The Top Ten Percent Law and its impact upon undergraduate admissions could be a key issue in Fisher. In Grutter, O’Connor wrote that “narrow tailoring [requires] serious, good-faith consideration of workable race-neutral alternatives that will achieve the diversity the university seeks.” She asked whether “percentage plans” such as those in Texas, Florida, and California would qualify as just such an alternative, a position the Bush administration advocated. Considering that argument in the context of an undergraduate school, O’Connor wrote that percentage plans “may preclude the university from conducting the individualized assessments necessary to assemble” a diverse student body.
If the Grutter Court was right about this—if the Top Ten Percent Law isn’t a “workable race-neutral alternative”—then Texas’s percentage plan is irrelevant to deciding whether the challenged policy is unconstitutional. But Fisher differs in a critical respect from Grutter: It is not a case about a university that is considering whether to adopt a percentage plan but a case about a university with a plan already in place. Granted, the Top Ten Percent Law authorizes not an ideal admissions policy. It takes into account only class rank and thus forecloses consideration of everything else, including SAT scores and school quality and curriculum.
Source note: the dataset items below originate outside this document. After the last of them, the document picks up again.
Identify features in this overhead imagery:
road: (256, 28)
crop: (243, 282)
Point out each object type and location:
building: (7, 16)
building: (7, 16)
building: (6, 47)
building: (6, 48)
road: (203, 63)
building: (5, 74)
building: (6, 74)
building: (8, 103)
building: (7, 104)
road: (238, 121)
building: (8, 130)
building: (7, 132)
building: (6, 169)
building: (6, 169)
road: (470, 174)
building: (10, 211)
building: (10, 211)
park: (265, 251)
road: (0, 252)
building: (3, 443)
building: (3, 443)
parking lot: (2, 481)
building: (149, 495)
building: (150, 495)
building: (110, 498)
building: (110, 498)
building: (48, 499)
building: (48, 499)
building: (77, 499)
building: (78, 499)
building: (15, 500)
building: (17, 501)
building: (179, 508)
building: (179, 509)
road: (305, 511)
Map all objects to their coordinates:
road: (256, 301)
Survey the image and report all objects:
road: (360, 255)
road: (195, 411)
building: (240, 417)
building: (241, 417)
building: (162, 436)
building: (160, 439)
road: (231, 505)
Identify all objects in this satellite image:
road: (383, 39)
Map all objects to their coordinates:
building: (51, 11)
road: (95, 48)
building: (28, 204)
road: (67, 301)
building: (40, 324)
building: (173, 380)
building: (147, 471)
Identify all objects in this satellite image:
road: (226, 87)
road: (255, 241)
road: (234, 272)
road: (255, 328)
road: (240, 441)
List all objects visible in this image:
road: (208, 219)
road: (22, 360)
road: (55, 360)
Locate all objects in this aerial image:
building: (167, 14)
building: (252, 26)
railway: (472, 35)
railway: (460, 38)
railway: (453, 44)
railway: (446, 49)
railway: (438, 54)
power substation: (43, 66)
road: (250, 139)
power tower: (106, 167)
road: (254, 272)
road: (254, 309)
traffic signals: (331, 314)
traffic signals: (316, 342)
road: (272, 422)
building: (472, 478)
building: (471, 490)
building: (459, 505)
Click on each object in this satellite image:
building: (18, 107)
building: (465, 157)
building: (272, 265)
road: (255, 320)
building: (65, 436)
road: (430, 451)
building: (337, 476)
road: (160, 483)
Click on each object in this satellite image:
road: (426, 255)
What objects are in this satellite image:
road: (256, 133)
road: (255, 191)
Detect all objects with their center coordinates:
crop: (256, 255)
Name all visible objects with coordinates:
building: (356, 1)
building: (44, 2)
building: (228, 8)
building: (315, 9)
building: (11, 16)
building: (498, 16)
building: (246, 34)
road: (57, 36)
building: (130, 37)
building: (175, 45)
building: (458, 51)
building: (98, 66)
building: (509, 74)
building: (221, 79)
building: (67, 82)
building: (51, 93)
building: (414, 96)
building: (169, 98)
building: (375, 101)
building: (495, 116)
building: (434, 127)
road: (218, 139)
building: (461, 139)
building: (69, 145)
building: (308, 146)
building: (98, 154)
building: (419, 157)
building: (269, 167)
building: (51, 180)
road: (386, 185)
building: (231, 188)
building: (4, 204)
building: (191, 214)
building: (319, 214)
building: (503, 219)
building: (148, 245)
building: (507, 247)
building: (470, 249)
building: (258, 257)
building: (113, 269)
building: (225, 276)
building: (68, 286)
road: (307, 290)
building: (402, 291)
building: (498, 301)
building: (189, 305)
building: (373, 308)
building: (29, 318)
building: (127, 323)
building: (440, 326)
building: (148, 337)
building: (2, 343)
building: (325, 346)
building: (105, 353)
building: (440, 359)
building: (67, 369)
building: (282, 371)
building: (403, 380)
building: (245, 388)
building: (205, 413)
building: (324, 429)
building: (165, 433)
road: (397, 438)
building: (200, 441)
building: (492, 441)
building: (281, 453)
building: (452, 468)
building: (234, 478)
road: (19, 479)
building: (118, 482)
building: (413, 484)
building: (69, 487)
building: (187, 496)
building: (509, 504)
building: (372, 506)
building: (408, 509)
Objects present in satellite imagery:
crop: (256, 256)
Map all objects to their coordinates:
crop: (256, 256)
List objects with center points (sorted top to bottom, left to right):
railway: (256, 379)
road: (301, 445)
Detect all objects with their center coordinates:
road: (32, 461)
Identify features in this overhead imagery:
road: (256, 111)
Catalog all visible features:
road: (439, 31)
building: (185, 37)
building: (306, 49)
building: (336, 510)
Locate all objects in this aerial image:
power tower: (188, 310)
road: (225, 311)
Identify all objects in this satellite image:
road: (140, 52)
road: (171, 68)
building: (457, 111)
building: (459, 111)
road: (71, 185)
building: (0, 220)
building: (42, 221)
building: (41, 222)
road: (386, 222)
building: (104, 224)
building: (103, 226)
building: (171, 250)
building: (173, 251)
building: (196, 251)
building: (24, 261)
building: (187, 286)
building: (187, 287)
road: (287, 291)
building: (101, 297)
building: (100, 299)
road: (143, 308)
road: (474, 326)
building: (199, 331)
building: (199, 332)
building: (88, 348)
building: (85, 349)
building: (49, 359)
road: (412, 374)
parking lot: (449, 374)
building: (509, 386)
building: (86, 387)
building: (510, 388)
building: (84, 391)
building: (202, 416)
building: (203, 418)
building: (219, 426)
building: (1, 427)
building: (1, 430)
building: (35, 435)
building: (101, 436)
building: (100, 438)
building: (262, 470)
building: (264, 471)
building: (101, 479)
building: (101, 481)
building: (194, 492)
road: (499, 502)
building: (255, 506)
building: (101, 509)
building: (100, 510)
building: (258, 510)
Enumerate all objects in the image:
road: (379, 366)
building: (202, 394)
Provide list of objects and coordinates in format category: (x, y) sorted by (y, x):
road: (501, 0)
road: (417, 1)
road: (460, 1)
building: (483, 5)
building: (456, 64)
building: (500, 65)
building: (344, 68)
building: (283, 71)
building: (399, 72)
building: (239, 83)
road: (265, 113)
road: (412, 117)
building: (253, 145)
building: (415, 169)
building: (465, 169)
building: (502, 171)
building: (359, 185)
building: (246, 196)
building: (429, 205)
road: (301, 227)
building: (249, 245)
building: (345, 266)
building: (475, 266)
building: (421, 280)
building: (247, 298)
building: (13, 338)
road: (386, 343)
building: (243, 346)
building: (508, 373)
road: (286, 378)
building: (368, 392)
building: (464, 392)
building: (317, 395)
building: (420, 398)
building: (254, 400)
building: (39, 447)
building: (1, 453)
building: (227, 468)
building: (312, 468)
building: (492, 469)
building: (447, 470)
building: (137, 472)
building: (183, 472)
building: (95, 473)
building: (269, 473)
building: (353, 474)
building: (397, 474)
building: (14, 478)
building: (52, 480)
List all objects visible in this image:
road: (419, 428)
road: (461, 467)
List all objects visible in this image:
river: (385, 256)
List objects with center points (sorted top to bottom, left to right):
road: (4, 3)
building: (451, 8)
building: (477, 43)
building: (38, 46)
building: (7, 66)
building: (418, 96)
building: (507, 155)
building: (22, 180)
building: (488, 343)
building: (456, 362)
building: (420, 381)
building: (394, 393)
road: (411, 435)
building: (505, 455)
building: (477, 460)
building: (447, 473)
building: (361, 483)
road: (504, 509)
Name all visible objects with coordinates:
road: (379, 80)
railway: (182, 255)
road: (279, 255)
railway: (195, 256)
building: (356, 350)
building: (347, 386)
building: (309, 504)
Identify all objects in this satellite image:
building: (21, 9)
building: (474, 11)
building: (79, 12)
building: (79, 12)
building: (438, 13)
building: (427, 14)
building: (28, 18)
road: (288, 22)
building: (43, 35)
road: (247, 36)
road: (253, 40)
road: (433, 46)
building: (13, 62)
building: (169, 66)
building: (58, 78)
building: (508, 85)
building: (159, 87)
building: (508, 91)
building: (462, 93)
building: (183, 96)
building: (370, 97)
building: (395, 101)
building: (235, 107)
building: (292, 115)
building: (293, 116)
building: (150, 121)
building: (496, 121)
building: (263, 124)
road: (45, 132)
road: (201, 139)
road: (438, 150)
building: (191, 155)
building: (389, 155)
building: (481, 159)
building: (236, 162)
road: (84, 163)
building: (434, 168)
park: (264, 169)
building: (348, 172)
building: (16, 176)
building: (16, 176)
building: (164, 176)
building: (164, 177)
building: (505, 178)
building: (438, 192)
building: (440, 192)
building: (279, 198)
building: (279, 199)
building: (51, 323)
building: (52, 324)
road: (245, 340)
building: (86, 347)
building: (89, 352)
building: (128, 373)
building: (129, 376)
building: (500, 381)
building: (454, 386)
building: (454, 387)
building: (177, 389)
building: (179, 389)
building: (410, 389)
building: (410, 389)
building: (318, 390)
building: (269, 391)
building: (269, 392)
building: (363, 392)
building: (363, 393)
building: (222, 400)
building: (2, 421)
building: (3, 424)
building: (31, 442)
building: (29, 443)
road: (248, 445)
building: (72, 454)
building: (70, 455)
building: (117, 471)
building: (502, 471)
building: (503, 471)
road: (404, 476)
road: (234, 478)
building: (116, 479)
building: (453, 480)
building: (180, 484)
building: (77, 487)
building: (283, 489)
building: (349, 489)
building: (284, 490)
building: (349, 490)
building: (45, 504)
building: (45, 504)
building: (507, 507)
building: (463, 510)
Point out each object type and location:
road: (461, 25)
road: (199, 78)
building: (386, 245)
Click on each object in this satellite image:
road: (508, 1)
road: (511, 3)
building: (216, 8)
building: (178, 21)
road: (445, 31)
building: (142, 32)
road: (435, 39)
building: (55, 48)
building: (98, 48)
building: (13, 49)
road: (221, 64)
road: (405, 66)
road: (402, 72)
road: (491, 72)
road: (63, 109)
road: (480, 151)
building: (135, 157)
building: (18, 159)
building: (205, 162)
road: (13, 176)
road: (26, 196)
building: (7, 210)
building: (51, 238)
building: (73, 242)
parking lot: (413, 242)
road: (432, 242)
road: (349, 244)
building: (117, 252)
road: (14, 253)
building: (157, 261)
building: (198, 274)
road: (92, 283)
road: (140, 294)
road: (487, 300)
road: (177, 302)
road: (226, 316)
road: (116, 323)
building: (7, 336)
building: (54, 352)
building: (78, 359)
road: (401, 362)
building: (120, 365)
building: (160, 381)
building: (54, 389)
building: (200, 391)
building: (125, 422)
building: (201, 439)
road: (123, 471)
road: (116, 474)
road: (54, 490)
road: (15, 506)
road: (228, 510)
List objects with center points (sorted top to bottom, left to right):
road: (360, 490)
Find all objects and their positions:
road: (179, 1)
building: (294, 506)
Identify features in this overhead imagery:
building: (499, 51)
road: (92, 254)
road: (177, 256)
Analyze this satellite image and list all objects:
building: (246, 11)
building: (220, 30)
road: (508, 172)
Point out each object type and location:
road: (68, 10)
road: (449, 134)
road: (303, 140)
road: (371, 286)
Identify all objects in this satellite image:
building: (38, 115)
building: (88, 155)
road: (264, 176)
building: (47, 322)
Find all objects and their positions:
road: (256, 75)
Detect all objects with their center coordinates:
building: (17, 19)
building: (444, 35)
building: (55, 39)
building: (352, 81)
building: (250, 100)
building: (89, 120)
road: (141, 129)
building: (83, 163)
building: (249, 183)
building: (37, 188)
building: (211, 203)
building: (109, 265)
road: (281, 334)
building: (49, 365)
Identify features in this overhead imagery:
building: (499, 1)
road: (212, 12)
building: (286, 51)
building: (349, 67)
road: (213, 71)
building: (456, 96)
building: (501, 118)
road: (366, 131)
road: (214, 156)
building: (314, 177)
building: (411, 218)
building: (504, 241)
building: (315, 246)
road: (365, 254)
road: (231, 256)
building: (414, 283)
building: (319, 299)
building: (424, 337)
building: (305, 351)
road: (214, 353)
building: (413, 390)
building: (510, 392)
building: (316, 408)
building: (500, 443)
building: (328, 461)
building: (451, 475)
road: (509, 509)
But the plan has contributed significantly to the growing numbers of black and Hispanic students that the university has enrolled since 1998. And the plan is race-neutral by its terms, something that cannot be said about the race-conscious policy under which non-Top Ten students apply.
Under that policy, the number of black and Hispanic students who are enrolled thanks to consideration of race is small, roughly 55, in the persuasive estimate of Fifth Circuit judge Emilio Garza, who concurred in the opinion by the three-judge panel upholding the policy, having concluded that the decision was “a faithful, if unfortunate, application” of Grutter. Dissenting from her court’s denial of Fisher’s request for rehearing the case, Fifth Circuit chief judge Edith Jones, joined by four of her colleagues, wrote that the “additional diversity contribution of the university’s race-conscious admissions program is tiny and far from ‘indispensable.’ ” The use of race, said Jones, is not “narrowly tailored” and for that reason the admissions policy is unconstitutional.
Another issue in the case is novel: whether “classroom diversity” is a compelling interest. The university says it is, citing surveys of undergraduate classes of “participatory size,” meaning those with 5 to 24 students, which found that very few contained a black or Hispanic student. Grutter did not go so far as to endorse classroom diversity as a compelling interest. But Texas has read Grutter as if it did. And so the university has pointed to classroom and campus-wide diversity in justifying the use of preferences in admissions in order to obtain a “critical mass” of black and Hispanic students.